EL AVE FENIX ESPIRITUAL


Cuando llegamos al monasterio de Erdene Hambyn Jiid no podía suponer que en este antiquísimo templo encontraría pistas sobre la legendaria Sambalah. En el un monje con el que viví una de las experiencias más emotivas del viaje, el lama Guereltod Davá, me hablaría sobre ese legendario reino de luz. Sin embargo no es la leyenda de Sambalah lo que desearía resaltar ahora del monasterio de Erdene Hambyn Jii, sino el hecho de que resulta un excelente ejemplo del fenómeno de resurrección del budismo tibetano en Mongolia en los últimos años.

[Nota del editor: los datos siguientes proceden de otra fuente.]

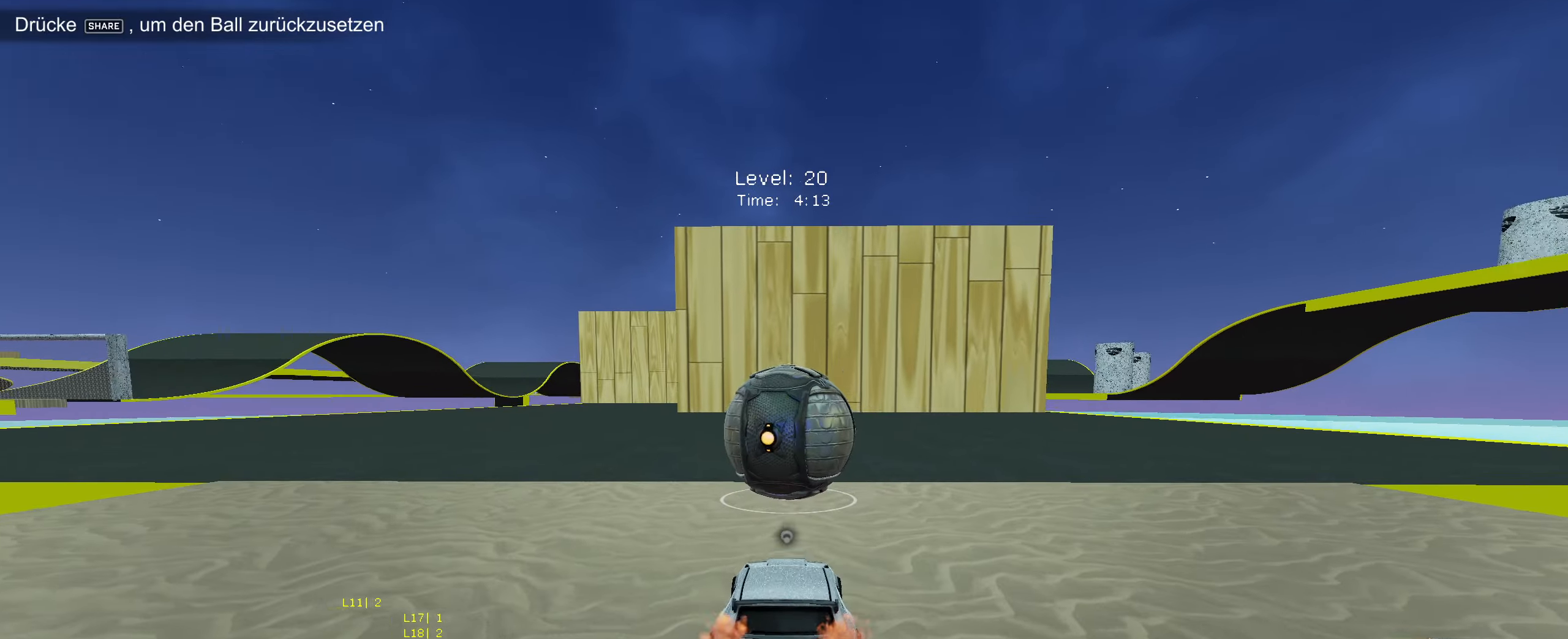
{"buttons": ["CIRCLE", "R2"], "left_stick": "center", "events": [[167, "left_stick", "down-left"], [234, "left_stick", "center"]]}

Durante los años veinte y treinta el poder que habían adquirido los lamas durante más de cuatro siglos de presencia en Mongolia, no sólo dejó de existir, sino que se volvió contra ellos. Los tratados firmados por Mongolia con Rusia durante la guerra con Manchuria, que terminarían por incluir al país de Gengis Khan en el llamado Bloque del Este, hicieron que la persecución de las creencias religiosas iniciada por Stalin en la URSS se extendiese también al “País del Cielo Azul”, donde los antiguos monasterios fueron cerrados, o hasta incendiados, y los lamas encarcelados, exiliados o ejecutados.

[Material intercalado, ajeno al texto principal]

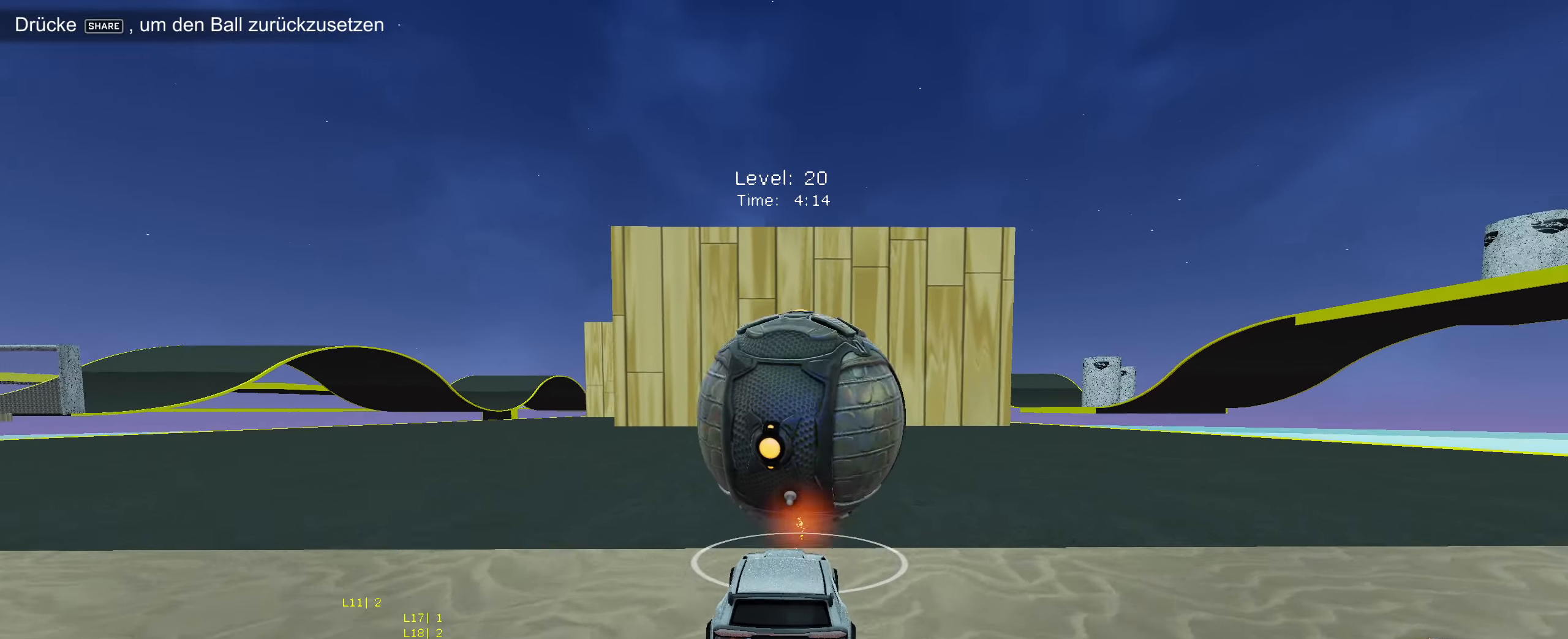
{"buttons": ["CIRCLE", "R2"], "left_stick": "center", "events": []}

Durante los años 30 las purgas stalinistas exterminaron más de 20.000 lamas, y destruyeron más de 800 templos y monasterios, eliminando toda expresión de vida religiosa en el país, durante setenta años. Hasta la década de los noventa, en que la caída del Telón de Acero ha hecho cambiar las cosas en los países del Este, cualquier mongol que participase en prácticas religiosas podías ser severamente penalizado por el gobierno. Solo a partir de los últimos años los viejos textos budistas, y las antiguas imágenes religiosas que permanecían ocultas en cuevas, antiguos monasterios o en domicilios particulares, custodiadas por lamas o creyentes que arriesgaban sus vidas al conservar estos viejos legados budistas, han podido comenzar a ver la luz de nuevo. 

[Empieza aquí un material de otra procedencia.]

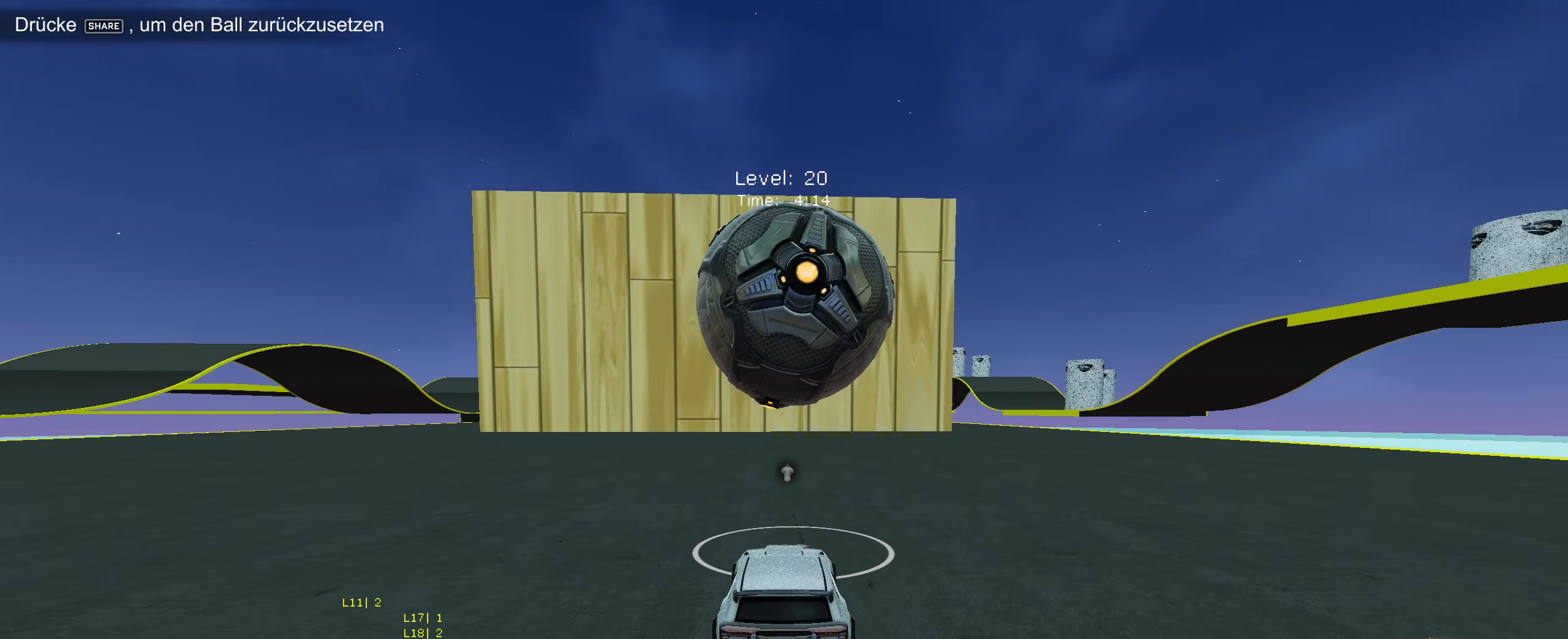
{"buttons": ["R2"], "left_stick": "center", "events": [[17, "CIRCLE", "up"]]}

Paradógicamente, mientras el resto del mundo vive un creciente materialismo, y un gradual descreimiento de todo lo relacionado con la espiritualidad, en los países del Este, como Mongolia, comienzan a reconstruirse los antiguos monasterios destruidos por Stalin, u otros nuevos. Y el budismo, ha vuelto a ser declarado religión oficial de Mongolia.

Este fenómeno, como antes apuntaba, esta perfectamente ilustrado en el caso del monasterio de Erdene Hambyn Jiid, y en lamas como Guereltod Davá. Este monasterio en realidad data del siglo XVII, pero en los años 30 las tropas de Stalin lo arrasaron completamente, ejecutando a todos los lamas. Pero en los años noventa, Davá Tserendoraz, una devota creyente madre de dos lamas, decidió encabezar las obras de reconstrucción del viejo templo. Tarea en la que se encontraban cuando llegamos a su templo. Gueretlod, hijo de la anciana pero incansable Davá, tiene esperanzas en que el año 2000 les traiga la alegría de ver completamente reconstruido el templo arrasado por los comunistas hace setenta años.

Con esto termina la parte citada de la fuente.